As an organization, you are ultimately choosing which bundled payment programs to use and you’re asking yourself a few important questions concerning quality, cost effectiveness, and specificity. You have to weigh the pros and cons and try to predict outcomes based on each individual patient while keeping the somewhat generalized bundles in mind: just because “most” patients require X doesn’t mean that your patient won’t also require Y and Z. You have to account for those specifics and decide which of the bundled payment programs is the best fit.

 

When we consider that the overall theme of medicine and healthcare for the last few years since the ACA has been “personalized”, everything from technology to shared decision making, it might seem counterintuitive to even discuss bundled payments. But the question that’s posed by them is, how much specificity to we require to treat patients? It’s unlikely that there is a one-size-fits-all approach to every case – but could it apply to the vast majority?
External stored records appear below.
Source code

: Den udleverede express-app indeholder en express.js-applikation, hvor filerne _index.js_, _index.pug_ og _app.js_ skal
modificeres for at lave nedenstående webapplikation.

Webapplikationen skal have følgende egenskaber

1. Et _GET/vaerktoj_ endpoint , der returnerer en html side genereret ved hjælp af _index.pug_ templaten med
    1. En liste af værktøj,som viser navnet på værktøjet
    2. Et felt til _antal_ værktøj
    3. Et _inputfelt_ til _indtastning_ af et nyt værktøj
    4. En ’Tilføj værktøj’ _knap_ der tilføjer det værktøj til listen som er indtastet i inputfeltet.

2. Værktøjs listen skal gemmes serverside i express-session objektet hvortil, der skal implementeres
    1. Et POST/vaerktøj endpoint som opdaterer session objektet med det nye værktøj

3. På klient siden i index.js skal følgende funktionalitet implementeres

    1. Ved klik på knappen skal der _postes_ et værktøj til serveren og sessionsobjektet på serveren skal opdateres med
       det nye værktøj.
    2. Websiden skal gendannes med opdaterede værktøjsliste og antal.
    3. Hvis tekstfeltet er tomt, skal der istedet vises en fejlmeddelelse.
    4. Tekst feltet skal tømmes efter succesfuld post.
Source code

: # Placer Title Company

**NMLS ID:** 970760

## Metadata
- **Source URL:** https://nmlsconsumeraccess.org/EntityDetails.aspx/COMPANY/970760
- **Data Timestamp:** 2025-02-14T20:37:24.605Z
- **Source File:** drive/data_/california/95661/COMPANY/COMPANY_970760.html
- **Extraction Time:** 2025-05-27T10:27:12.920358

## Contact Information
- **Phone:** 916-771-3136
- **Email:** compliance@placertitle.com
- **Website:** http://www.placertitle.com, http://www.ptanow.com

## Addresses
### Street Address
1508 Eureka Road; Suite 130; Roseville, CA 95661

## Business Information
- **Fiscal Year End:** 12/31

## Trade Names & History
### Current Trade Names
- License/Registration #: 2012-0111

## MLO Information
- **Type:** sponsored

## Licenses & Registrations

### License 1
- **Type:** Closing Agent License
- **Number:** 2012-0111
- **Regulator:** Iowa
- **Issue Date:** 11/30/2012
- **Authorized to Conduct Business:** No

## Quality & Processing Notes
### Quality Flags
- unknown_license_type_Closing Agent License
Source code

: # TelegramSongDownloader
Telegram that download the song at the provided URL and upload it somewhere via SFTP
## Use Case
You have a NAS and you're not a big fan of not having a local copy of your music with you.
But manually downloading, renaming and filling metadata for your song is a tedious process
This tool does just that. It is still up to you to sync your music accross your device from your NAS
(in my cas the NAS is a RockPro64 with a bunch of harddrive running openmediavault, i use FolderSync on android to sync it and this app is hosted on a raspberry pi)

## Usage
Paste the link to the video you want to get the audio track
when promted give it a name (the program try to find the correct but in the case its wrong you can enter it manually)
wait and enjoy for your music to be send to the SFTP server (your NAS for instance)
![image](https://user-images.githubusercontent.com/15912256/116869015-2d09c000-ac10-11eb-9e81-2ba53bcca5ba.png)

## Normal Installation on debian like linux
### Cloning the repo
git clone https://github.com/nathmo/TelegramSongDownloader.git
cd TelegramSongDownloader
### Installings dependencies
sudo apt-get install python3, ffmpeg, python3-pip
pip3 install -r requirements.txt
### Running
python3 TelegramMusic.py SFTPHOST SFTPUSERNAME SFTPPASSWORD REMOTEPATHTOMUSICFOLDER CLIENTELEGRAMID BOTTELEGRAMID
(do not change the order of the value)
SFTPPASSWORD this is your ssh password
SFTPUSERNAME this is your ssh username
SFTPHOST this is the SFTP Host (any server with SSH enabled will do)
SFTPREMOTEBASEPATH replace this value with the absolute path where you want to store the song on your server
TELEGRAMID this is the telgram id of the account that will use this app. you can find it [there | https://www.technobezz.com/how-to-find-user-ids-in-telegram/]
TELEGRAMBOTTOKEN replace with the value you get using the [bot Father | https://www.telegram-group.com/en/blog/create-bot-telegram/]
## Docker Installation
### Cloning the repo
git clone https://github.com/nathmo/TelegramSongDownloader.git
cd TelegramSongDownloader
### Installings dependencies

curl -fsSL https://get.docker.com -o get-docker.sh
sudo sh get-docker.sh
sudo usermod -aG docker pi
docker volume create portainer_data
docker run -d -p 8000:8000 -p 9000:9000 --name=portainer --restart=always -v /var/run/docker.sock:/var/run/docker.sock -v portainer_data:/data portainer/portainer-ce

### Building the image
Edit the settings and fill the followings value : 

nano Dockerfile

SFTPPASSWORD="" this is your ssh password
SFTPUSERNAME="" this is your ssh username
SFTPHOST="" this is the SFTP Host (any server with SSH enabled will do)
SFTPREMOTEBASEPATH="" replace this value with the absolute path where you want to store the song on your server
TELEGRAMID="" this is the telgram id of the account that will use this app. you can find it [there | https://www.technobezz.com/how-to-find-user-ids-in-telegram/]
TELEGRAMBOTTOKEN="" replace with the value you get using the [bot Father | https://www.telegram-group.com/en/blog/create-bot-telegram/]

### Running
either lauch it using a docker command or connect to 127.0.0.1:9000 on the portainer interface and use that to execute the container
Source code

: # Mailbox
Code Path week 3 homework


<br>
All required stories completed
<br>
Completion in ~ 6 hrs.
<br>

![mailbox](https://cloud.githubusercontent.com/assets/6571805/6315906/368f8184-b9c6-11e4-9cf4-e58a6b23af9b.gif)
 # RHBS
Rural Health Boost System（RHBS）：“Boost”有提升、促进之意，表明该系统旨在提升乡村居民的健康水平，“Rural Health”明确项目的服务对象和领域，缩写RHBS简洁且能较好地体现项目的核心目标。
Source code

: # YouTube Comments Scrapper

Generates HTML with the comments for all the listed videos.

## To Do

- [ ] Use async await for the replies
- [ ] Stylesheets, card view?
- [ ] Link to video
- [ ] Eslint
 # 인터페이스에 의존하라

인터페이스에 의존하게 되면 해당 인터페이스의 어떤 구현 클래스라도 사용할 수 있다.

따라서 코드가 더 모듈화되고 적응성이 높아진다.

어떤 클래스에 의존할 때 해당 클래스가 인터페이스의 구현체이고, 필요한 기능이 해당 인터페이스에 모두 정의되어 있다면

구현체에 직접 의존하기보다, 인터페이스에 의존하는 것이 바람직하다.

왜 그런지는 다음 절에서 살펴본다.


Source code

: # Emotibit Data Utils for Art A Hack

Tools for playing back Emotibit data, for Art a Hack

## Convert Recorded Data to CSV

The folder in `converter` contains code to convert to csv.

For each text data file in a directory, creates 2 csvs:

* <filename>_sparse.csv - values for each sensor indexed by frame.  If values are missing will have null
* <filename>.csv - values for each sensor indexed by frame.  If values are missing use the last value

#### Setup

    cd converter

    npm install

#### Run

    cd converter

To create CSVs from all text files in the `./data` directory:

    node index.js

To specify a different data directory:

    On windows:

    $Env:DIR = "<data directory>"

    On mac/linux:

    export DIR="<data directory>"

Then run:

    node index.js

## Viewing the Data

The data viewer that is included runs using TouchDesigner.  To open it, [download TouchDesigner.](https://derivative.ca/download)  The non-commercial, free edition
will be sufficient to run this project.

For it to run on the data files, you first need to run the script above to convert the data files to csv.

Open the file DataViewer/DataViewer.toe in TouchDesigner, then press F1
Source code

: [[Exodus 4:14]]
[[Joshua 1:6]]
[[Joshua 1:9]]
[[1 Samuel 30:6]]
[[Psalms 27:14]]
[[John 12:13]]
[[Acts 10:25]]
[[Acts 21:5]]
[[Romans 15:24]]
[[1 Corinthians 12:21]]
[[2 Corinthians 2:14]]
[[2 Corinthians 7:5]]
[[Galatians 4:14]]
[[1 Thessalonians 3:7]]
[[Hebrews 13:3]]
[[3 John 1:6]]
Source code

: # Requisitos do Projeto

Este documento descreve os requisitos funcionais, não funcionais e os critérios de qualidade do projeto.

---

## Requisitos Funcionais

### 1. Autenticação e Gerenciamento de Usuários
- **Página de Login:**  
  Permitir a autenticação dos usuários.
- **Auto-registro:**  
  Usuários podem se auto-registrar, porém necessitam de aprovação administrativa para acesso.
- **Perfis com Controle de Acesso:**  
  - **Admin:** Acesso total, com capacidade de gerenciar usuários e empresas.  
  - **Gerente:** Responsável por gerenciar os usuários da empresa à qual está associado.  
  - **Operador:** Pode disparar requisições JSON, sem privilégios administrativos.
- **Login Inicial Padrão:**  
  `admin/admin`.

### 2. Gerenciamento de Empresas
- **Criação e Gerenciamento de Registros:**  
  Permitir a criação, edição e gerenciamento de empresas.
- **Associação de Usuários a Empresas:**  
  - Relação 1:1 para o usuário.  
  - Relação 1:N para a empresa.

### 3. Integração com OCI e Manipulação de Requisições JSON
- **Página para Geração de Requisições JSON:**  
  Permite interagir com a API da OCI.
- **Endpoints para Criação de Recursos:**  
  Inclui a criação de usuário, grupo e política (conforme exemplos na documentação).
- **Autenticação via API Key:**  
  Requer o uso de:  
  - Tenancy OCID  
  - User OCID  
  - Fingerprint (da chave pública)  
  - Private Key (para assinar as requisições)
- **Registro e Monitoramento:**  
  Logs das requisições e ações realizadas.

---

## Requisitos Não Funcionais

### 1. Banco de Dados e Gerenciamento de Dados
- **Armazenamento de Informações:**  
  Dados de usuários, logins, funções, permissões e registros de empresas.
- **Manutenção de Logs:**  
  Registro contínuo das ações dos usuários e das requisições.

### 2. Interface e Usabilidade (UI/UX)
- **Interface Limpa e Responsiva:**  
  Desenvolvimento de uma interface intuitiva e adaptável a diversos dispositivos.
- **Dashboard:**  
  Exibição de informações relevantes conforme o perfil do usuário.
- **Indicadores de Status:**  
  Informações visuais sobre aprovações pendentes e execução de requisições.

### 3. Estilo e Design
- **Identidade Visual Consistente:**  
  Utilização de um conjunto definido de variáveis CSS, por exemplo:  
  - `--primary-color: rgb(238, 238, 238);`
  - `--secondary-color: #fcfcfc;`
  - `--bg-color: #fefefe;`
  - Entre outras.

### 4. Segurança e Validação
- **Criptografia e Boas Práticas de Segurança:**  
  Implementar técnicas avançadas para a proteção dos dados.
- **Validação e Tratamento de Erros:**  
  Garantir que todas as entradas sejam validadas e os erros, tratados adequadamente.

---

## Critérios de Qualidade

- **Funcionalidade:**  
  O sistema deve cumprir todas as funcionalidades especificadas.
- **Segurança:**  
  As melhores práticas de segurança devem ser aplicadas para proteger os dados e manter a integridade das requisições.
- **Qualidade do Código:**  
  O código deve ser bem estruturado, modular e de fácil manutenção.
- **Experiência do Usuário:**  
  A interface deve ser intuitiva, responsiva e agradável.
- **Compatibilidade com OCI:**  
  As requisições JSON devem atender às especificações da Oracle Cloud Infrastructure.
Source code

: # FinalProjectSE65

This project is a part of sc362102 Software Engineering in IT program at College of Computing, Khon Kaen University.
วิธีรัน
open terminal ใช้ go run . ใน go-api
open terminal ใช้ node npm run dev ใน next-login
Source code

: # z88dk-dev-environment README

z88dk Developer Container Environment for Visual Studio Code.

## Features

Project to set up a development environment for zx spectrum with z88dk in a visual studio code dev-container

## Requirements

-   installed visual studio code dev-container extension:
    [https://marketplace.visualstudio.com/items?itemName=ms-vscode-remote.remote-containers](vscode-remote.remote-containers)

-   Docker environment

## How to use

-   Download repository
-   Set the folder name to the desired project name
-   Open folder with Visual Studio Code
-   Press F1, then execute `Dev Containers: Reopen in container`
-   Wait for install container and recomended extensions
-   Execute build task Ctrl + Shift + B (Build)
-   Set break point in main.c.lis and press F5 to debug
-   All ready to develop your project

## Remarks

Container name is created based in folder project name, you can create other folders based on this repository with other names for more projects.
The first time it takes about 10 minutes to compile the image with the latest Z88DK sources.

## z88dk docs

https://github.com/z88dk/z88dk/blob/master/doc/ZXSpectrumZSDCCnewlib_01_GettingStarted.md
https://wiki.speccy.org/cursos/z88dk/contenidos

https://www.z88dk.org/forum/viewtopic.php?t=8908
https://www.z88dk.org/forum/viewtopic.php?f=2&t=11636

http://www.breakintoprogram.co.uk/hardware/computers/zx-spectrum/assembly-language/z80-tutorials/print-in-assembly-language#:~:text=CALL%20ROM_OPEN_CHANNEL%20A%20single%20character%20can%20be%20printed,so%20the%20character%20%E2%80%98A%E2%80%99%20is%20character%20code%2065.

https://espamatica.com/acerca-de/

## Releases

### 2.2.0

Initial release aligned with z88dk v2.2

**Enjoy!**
Is there money to be saved by grouping patients this way and giving them, indeed, the best possible care for the lowest cost? Because we all know that if money wasn’t an issue, if it “grew on trees” as they say, then every patient could afford the best possible care. Bundled payments ask a slightly different question: without breaking the bank, what’s the best you can do? Because it’s unsustainable, if not unfortunate, that we simply can’t afford as a healthcare system to create highly specific diagnostic and treatment pathways for every single patient.

 

By utilizing bundled payment models, there is a set amount under which physicians must work to provide care. What’s interesting is that instead of sticking to the status quo, bundled payments offers the inspired physician to attempt to challenge the pre-existing “best” treatment; they have the same amount of money as other physicians, but can they do more with it? Can they be creative, innovative – can they best the rest?

 

Economic theory supports competition. Especially in healthcare, it can be difficult to remain motivated when it seems that each year, more of what physicians know about the healthcare system and practicing medicine is uprooted or threatened. Bundled payments actually offer an opportunity to patients and physicians to think outside the box.

 

Bundled payments aren’t entirely capitation, though. In capitation models, providers get a lump sum for a patient regardless of what type or duration of treatment they receive. With capitation, providers who are caring for generally older and sicker populations are routinely penalized – sicker patients require more comprehensive care, and thus, it would appear that these physicians are order more treatments than, say, pediatricians whose patients may not have the same complex healthcare needs. Bundled payments are something of a middle ground between capitation and straight fee-for-service models, which we know don’t work: not just because they are fiscally unsustainable, but because it is too easy for that system to fall victim to abuse.

 

Before your organization begins to contemplate this payment method, you should ask yourself a few important questions:

 

  • Identify all associated costs and do the math: is it feasible right now? Will it be in six months, a year?
  • Know the contents of the package inside and out: don’t be caught off guard when you find something hidden at the bottom, so to speak.
  • Understand what you’re getting for services and the process for reimbursement. Know when and where your money will come from.
  • Know who within your organization is a key stakeholder. Identify all who are involved in shouldering the risk, and keep the lines of communication open.

 

 

Over the summer, a reported 4,100 new applicants were considered as applicants for Medicare’s Bundled Payment for Care Improvement initiative. Only time will tell how many applicants ultimately are prepared to move into the risk-sharing involved in bundled payments; the first “crop” of applicants saw a fairly large number pulling out of the program, but as we approach the end of 2014, experts still are sure why.